▶ **TASK DIRECTIONS**: Word for word, the records below are to be set down again.
Segment Start: EXTRACTED DATA
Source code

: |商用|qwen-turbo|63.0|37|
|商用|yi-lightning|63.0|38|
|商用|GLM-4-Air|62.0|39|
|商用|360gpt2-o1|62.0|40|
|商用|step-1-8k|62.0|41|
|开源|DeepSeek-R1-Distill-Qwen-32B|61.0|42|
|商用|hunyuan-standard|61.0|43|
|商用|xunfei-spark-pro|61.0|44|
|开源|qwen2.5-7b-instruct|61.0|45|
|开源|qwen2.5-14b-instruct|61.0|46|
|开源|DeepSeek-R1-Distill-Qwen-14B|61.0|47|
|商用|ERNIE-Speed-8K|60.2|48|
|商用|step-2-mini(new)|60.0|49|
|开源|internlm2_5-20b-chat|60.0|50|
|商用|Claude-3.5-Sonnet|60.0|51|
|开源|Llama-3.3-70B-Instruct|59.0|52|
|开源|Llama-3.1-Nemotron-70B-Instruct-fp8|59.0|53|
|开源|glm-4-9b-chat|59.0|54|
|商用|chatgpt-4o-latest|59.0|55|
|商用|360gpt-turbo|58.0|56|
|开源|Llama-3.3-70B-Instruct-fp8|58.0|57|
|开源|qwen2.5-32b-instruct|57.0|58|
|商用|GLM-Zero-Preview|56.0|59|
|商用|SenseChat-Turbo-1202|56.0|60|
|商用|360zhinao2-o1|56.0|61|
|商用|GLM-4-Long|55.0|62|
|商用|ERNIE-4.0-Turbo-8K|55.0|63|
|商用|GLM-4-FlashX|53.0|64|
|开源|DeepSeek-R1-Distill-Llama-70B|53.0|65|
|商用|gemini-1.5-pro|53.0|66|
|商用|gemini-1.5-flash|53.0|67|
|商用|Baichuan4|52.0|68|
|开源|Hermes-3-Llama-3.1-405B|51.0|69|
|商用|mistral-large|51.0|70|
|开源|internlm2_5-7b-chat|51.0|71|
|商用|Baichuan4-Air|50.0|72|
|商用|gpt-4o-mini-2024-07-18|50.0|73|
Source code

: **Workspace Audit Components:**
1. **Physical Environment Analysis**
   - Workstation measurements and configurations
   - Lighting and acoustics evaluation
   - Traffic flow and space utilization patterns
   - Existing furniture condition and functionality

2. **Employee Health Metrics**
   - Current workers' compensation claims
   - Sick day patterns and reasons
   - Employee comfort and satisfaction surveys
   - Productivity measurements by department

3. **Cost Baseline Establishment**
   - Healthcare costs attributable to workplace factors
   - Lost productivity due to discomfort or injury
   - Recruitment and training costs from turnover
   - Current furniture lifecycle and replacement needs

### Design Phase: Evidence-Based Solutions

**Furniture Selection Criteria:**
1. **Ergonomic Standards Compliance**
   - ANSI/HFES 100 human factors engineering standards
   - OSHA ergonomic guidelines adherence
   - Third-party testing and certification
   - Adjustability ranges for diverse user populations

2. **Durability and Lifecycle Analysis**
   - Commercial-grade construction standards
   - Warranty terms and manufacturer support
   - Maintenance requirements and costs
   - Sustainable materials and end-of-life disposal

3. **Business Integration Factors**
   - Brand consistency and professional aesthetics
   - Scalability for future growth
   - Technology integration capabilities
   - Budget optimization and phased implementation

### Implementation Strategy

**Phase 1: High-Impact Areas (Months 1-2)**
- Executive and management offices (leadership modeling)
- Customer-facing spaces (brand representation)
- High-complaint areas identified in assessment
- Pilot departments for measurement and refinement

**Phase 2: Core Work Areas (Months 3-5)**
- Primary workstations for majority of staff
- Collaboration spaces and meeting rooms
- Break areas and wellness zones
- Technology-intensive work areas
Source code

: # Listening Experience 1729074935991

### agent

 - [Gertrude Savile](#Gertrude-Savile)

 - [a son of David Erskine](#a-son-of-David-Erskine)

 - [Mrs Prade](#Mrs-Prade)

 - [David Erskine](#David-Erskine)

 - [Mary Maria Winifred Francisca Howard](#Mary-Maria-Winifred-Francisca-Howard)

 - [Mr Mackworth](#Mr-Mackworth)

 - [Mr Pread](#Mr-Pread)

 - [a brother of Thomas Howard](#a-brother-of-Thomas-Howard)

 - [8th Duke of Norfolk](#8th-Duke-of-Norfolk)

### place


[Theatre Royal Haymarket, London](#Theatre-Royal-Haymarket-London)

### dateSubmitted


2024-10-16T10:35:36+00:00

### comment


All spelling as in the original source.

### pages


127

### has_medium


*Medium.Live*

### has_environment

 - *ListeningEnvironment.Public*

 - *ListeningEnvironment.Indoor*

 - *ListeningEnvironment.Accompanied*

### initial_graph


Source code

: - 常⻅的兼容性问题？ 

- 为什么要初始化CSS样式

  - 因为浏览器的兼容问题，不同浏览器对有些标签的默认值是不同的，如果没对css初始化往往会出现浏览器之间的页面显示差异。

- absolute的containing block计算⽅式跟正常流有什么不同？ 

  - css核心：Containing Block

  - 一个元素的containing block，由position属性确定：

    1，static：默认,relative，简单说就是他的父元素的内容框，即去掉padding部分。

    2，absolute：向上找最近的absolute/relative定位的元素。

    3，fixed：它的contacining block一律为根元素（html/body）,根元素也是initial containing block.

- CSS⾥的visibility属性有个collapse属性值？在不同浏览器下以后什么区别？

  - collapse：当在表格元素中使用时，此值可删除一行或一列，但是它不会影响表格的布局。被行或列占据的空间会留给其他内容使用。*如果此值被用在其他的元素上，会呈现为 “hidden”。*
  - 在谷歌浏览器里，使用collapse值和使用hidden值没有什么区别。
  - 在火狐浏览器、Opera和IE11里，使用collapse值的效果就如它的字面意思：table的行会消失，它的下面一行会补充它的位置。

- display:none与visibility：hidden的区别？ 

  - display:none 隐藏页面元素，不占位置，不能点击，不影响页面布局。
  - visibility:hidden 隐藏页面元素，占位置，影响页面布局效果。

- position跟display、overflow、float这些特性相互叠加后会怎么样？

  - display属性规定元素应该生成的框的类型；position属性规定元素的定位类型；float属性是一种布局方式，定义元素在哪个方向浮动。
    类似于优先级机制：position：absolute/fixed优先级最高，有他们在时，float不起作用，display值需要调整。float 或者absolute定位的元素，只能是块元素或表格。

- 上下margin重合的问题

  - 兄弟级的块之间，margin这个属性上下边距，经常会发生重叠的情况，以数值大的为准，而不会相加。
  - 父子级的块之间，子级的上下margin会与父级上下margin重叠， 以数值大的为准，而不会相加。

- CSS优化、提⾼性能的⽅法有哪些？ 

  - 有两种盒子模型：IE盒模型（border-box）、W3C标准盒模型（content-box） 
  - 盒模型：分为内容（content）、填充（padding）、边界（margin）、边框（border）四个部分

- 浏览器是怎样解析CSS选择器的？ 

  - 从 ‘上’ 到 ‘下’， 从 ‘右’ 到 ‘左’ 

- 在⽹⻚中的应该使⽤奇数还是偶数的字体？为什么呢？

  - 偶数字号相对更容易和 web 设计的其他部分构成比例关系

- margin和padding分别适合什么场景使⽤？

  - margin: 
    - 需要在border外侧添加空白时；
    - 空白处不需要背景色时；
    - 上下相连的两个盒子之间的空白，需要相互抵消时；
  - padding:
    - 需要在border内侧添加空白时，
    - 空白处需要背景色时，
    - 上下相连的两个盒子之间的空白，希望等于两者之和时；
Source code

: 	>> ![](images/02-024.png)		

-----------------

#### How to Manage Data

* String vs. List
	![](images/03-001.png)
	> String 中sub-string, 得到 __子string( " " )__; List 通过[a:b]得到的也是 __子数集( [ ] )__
Segment End: EXTRACTED DATA
▶ **WRITTEN RESPONSE**:
Source code

: |商用|qwen-turbo|63.0|37|
|商用|yi-lightning|63.0|38|
|商用|GLM-4-Air|62.0|39|
|商用|360gpt2-o1|62.0|40|
|商用|step-1-8k|62.0|41|
|开源|DeepSeek-R1-Distill-Qwen-32B|61.0|42|
|商用|hunyuan-standard|61.0|43|
|商用|xunfei-spark-pro|61.0|44|
|开源|qwen2.5-7b-instruct|61.0|45|
|开源|qwen2.5-14b-instruct|61.0|46|
|开源|DeepSeek-R1-Distill-Qwen-14B|61.0|47|
|商用|ERNIE-Speed-8K|60.2|48|
|商用|step-2-mini(new)|60.0|49|
|开源|internlm2_5-20b-chat|60.0|50|
|商用|Claude-3.5-Sonnet|60.0|51|
|开源|Llama-3.3-70B-Instruct|59.0|52|
|开源|Llama-3.1-Nemotron-70B-Instruct-fp8|59.0|53|
|开源|glm-4-9b-chat|59.0|54|
|商用|chatgpt-4o-latest|59.0|55|
|商用|360gpt-turbo|58.0|56|
|开源|Llama-3.3-70B-Instruct-fp8|58.0|57|
|开源|qwen2.5-32b-instruct|57.0|58|
|商用|GLM-Zero-Preview|56.0|59|
|商用|SenseChat-Turbo-1202|56.0|60|
|商用|360zhinao2-o1|56.0|61|
|商用|GLM-4-Long|55.0|62|
|商用|ERNIE-4.0-Turbo-8K|55.0|63|
|商用|GLM-4-FlashX|53.0|64|
|开源|DeepSeek-R1-Distill-Llama-70B|53.0|65|
|商用|gemini-1.5-pro|53.0|66|
|商用|gemini-1.5-flash|53.0|67|
|商用|Baichuan4|52.0|68|
|开源|Hermes-3-Llama-3.1-405B|51.0|69|
|商用|mistral-large|51.0|70|
|开源|internlm2_5-7b-chat|51.0|71|
|商用|Baichuan4-Air|50.0|72|
|商用|gpt-4o-mini-2024-07-18|50.0|73|
Source code

: **Workspace Audit Components:**
1. **Physical Environment Analysis**
   - Workstation measurements and configurations
   - Lighting and acoustics evaluation
   - Traffic flow and space utilization patterns
   - Existing furniture condition and functionality

2. **Employee Health Metrics**
   - Current workers' compensation claims
   - Sick day patterns and reasons
   - Employee comfort and satisfaction surveys
   - Productivity measurements by department

3. **Cost Baseline Establishment**
   - Healthcare costs attributable to workplace factors
   - Lost productivity due to discomfort or injury
   - Recruitment and training costs from turnover
   - Current furniture lifecycle and replacement needs

### Design Phase: Evidence-Based Solutions

**Furniture Selection Criteria:**
1. **Ergonomic Standards Compliance**
   - ANSI/HFES 100 human factors engineering standards
   - OSHA ergonomic guidelines adherence
   - Third-party testing and certification
   - Adjustability ranges for diverse user populations

2. **Durability and Lifecycle Analysis**
   - Commercial-grade construction standards
   - Warranty terms and manufacturer support
   - Maintenance requirements and costs
   - Sustainable materials and end-of-life disposal

3. **Business Integration Factors**
   - Brand consistency and professional aesthetics
   - Scalability for future growth
   - Technology integration capabilities
   - Budget optimization and phased implementation

### Implementation Strategy

**Phase 1: High-Impact Areas (Months 1-2)**
- Executive and management offices (leadership modeling)
- Customer-facing spaces (brand representation)
- High-complaint areas identified in assessment
- Pilot departments for measurement and refinement

**Phase 2: Core Work Areas (Months 3-5)**
- Primary workstations for majority of staff
- Collaboration spaces and meeting rooms
- Break areas and wellness zones
- Technology-intensive work areas
Source code

: # Listening Experience 1729074935991

### agent

 - [Gertrude Savile](#Gertrude-Savile)

 - [a son of David Erskine](#a-son-of-David-Erskine)

 - [Mrs Prade](#Mrs-Prade)

 - [David Erskine](#David-Erskine)

 - [Mary Maria Winifred Francisca Howard](#Mary-Maria-Winifred-Francisca-Howard)

 - [Mr Mackworth](#Mr-Mackworth)

 - [Mr Pread](#Mr-Pread)

 - [a brother of Thomas Howard](#a-brother-of-Thomas-Howard)

 - [8th Duke of Norfolk](#8th-Duke-of-Norfolk)

### place


[Theatre Royal Haymarket, London](#Theatre-Royal-Haymarket-London)

### dateSubmitted


2024-10-16T10:35:36+00:00

### comment


All spelling as in the original source.

### pages


127

### has_medium


*Medium.Live*

### has_environment

 - *ListeningEnvironment.Public*

 - *ListeningEnvironment.Indoor*

 - *ListeningEnvironment.Accompanied*

### initial_graph


Source code

: - 常⻅的兼容性问题？ 

- 为什么要初始化CSS样式

  - 因为浏览器的兼容问题，不同浏览器对有些标签的默认值是不同的，如果没对css初始化往往会出现浏览器之间的页面显示差异。

- absolute的containing block计算⽅式跟正常流有什么不同？ 

  - css核心：Containing Block

  - 一个元素的containing block，由position属性确定：

    1，static：默认,relative，简单说就是他的父元素的内容框，即去掉padding部分。

    2，absolute：向上找最近的absolute/relative定位的元素。

    3，fixed：它的contacining block一律为根元素（html/body）,根元素也是initial containing block.

- CSS⾥的visibility属性有个collapse属性值？在不同浏览器下以后什么区别？

  - collapse：当在表格元素中使用时，此值可删除一行或一列，但是它不会影响表格的布局。被行或列占据的空间会留给其他内容使用。*如果此值被用在其他的元素上，会呈现为 “hidden”。*
  - 在谷歌浏览器里，使用collapse值和使用hidden值没有什么区别。
  - 在火狐浏览器、Opera和IE11里，使用collapse值的效果就如它的字面意思：table的行会消失，它的下面一行会补充它的位置。

- display:none与visibility：hidden的区别？ 

  - display:none 隐藏页面元素，不占位置，不能点击，不影响页面布局。
  - visibility:hidden 隐藏页面元素，占位置，影响页面布局效果。

- position跟display、overflow、float这些特性相互叠加后会怎么样？

  - display属性规定元素应该生成的框的类型；position属性规定元素的定位类型；float属性是一种布局方式，定义元素在哪个方向浮动。
    类似于优先级机制：position：absolute/fixed优先级最高，有他们在时，float不起作用，display值需要调整。float 或者absolute定位的元素，只能是块元素或表格。

- 上下margin重合的问题

  - 兄弟级的块之间，margin这个属性上下边距，经常会发生重叠的情况，以数值大的为准，而不会相加。
  - 父子级的块之间，子级的上下margin会与父级上下margin重叠， 以数值大的为准，而不会相加。

- CSS优化、提⾼性能的⽅法有哪些？ 

  - 有两种盒子模型：IE盒模型（border-box）、W3C标准盒模型（content-box） 
  - 盒模型：分为内容（content）、填充（padding）、边界（margin）、边框（border）四个部分

- 浏览器是怎样解析CSS选择器的？ 

  - 从 ‘上’ 到 ‘下’， 从 ‘右’ 到 ‘左’ 

- 在⽹⻚中的应该使⽤奇数还是偶数的字体？为什么呢？

  - 偶数字号相对更容易和 web 设计的其他部分构成比例关系

- margin和padding分别适合什么场景使⽤？

  - margin: 
    - 需要在border外侧添加空白时；
    - 空白处不需要背景色时；
    - 上下相连的两个盒子之间的空白，需要相互抵消时；
  - padding:
    - 需要在border内侧添加空白时，
    - 空白处需要背景色时，
    - 上下相连的两个盒子之间的空白，希望等于两者之和时；
Source code

: 	>> ![](images/02-024.png)		

-----------------

#### How to Manage Data

* String vs. List
	![](images/03-001.png)
	> String 中sub-string, 得到 __子string( " " )__; List 通过[a:b]得到的也是 __子数集( [ ] )__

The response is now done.